Mais le Japon n’est pas le seul à se lancer dans cette aventure. L’Inde a été le premier pays asiatique à avoir atteint Mars, en 2014 avec sa sonde Mars Orbiter Mission (MOM). “L’Inde a d'ailleurs pour projet de lancer bientôt un autre satellite et là aussi, nous espérons collaborer avec ce pays”, rappelle François Forget.
Même dans les missions robotiques, il y a parfois l’idée de démontrer qu’on est les meilleurs. Il y a là une question de prestige national, parfois de rivalité
François Forget, astrophysicien et directeur de recherche au CNRS
La plupart du temps, selon le chercheur, les intérêts scientifiques sont plus importants que les intérêts politiques, ce qui permet la multiplication de ces partenariats. “Au niveau scientifique, il y a souvent une entente, un intérêt commun à collaborer sur un maximum de projets, c’est gagnant-gagnant”, explique-t-il. Pourtant, les conflits entre nations sur Terre ont parfois des conséquences dans l’espace : “Bien sûr, il y a parfois des frictions, particulièrement entre les États-Unis et la Chine. Les chercheurs américains ne sont pas trop impliqués avec les chercheurs chinois mais, en ce qui concerne les Européens, ça ne nous empêche pas de discuter avec eux, voire de contribuer à leurs projets”, poursuit-il.

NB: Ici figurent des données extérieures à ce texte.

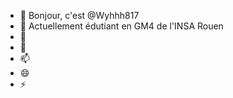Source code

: - 👋 Bonjour, c'est @Wyhhh817
- 👀 Actuellement édutiant en GM4 de l'INSA Rouen
- 🌱 
- 💞️ 
- 📫
- 😄 
- ⚡

<!---
Wyhhh817/Wyhhh817 is a ✨ special ✨ repository because its `README.md` (this file) appears on your GitHub profile.
You can click the Preview link to take a look at your changes.
--->
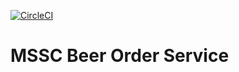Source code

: [![CircleCI](https://circleci.com/gh/griesba/mssc-beer-order-service.svg?style=svg)](https://circleci.com/gh/griesba/mssc-beer-order-service)



# MSSC Beer Order Service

Cependant les velléités d’exploration humaine de la planète Mars dépassent le simple intérêt scientifique. “Il est évident que développer une station spatiale internationale, ou éventuellement envoyer des hommes sur Mars, ça ne se justifie pas par la science. Les coûts sont plus importants et l'intérêt scientifique est moindre, donc il y a d’autres motivations, plus politiques”, déclare François Forget. Loin de la guerre froide d’antan, c’est une autre idéologie qui prévaut selon lui. “Même dans les missions robotiques, il y a parfois l’idée de démontrer qu’on est les meilleurs. Il y a là une question de prestige national, parfois de rivalité”, conclut-il.